Most allergic reactions show their first signs within seconds to minutes of exposure. You might notice itching or tingling almost immediately, with hives and swelling developing over the next few minutes. Some reactions take longer, appearing several hours after contact with the trigger. In rare cases, symptoms don’t develop until 24 hours later.

One important pattern to know about: even after symptoms improve, they can return. This “biphasic” reaction happens hours after the first wave seems to resolve. In studies tracking thousands of anaphylaxis patients, the median time for a second wave of symptoms was around 11 hours, though it ranged from as little as 12 minutes to as long as 72 hours. This is why people who’ve had a severe reaction are typically monitored for an extended period.

Mild Reactions vs. Dangerous Ones

A mild allergic reaction usually stays on the skin: some hives, itching, maybe minor swelling. It’s uncomfortable but not dangerous. You can generally manage it with an antihistamine and by removing yourself from the trigger.

A severe reaction, called anaphylaxis, is different. It can involve the skin, but the defining features are symptoms that go beyond skin-deep. Trouble breathing on its own, even without hives or widespread rash, can signal anaphylaxis if it follows exposure to a known allergen. The same goes for severe cramping abdominal pain or repetitive vomiting, especially after exposure to something other than food. A drop in blood pressure can cause dizziness, lightheadedness, or fainting.

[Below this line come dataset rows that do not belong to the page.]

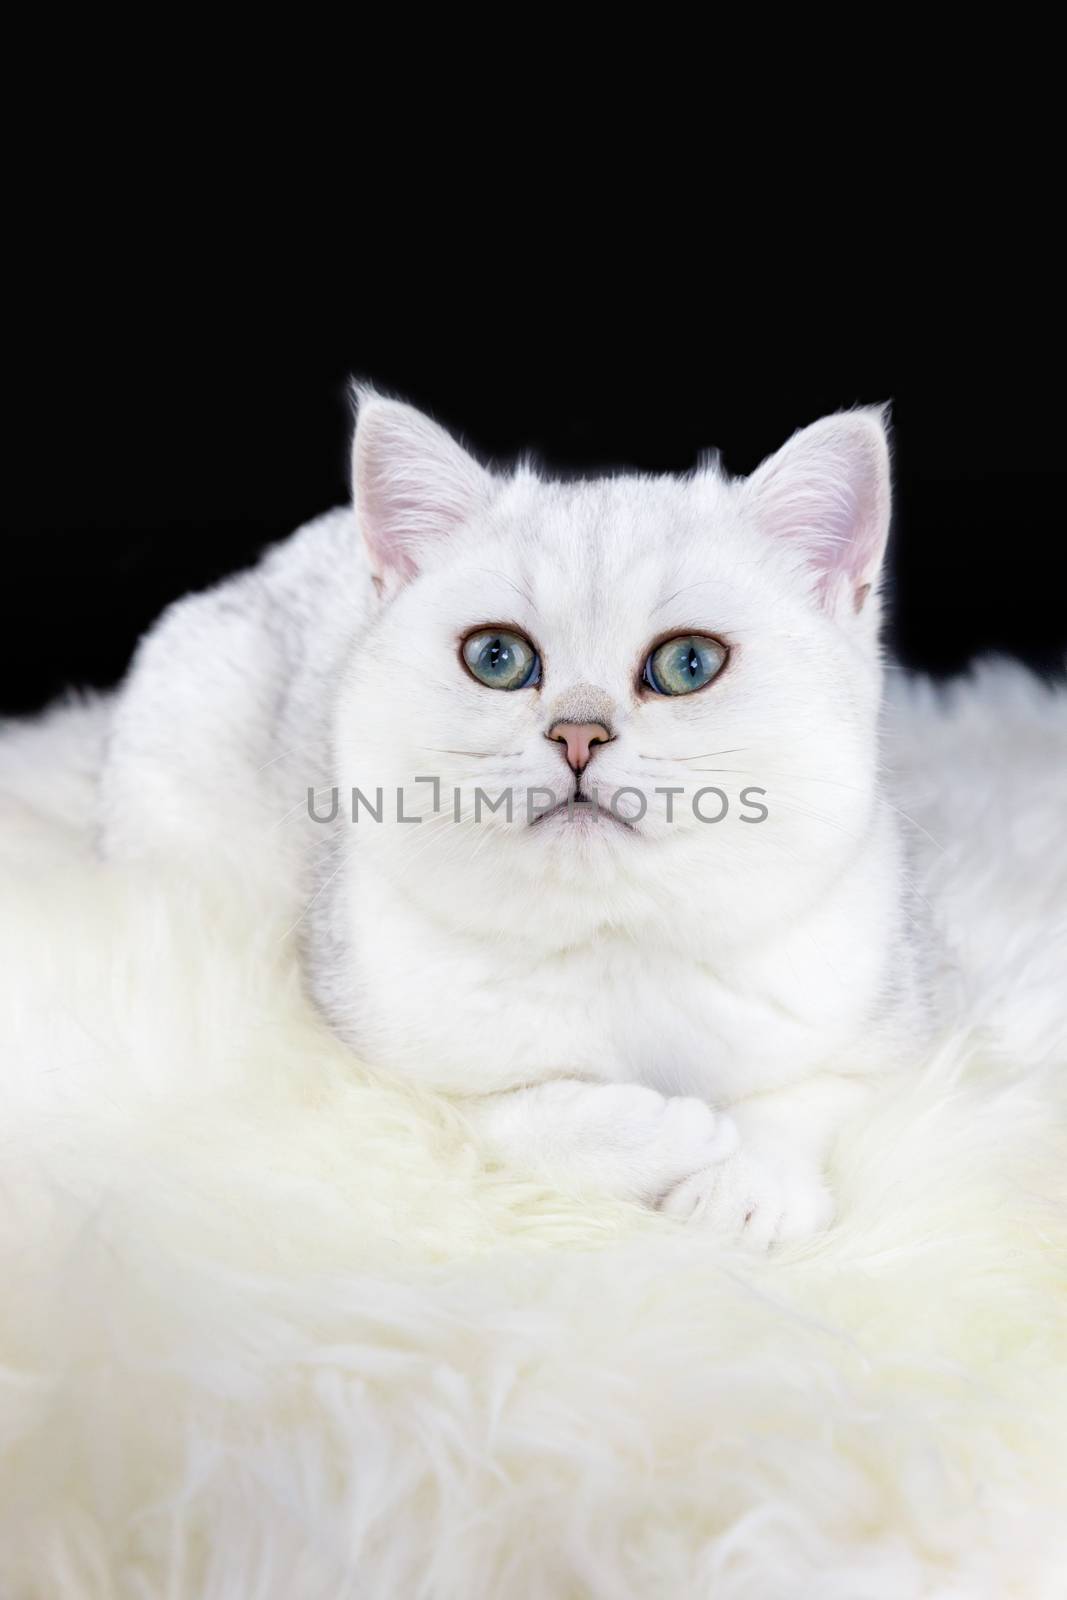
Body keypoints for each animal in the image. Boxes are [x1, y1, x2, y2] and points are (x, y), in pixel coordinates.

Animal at [102, 393, 934, 1241]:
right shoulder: (368, 1051)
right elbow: (501, 1119)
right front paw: (666, 1131)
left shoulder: (889, 1012)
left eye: (688, 664)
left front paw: (747, 1184)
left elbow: (810, 1094)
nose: (577, 734)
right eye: (497, 658)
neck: (613, 938)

What makes anaphylaxis tricky is that it doesn’t always look dramatic at first. Severe symptoms can show up in just one organ system, so waiting for “multiple signs” before taking it seriously is a mistake. A reaction that involves any breathing difficulty, throat swelling, repeated vomiting, or feeling faint after allergen exposure needs emergency treatment with epinephrine, because there’s no reliable way to predict whether a reaction will stay mild or escalate.

Contact Reactions vs. Whole-Body Reactions

Where a reaction appears on your body offers a clue about what caused it. Contact reactions, like those from poison ivy, nickel jewelry, or latex gloves, produce a rash confined to the area that touched the trigger. These rashes tend to have well-defined borders, and they often look like dry, red, flaky patches that may ooze, crust over, or blister. They develop slowly, sometimes taking 12 to 48 hours to fully appear.

Whole-body (systemic) reactions, like those from food, insect stings, or medications, produce hives and swelling that can appear anywhere, not just where the allergen made contact. The welts are smooth and raised rather than dry and flaky, and they shift locations. If you ate something and notice itchy bumps spreading across your chest, arms, and back, that’s a systemic reaction, fundamentally different from a localized rash where your skin touched an irritant.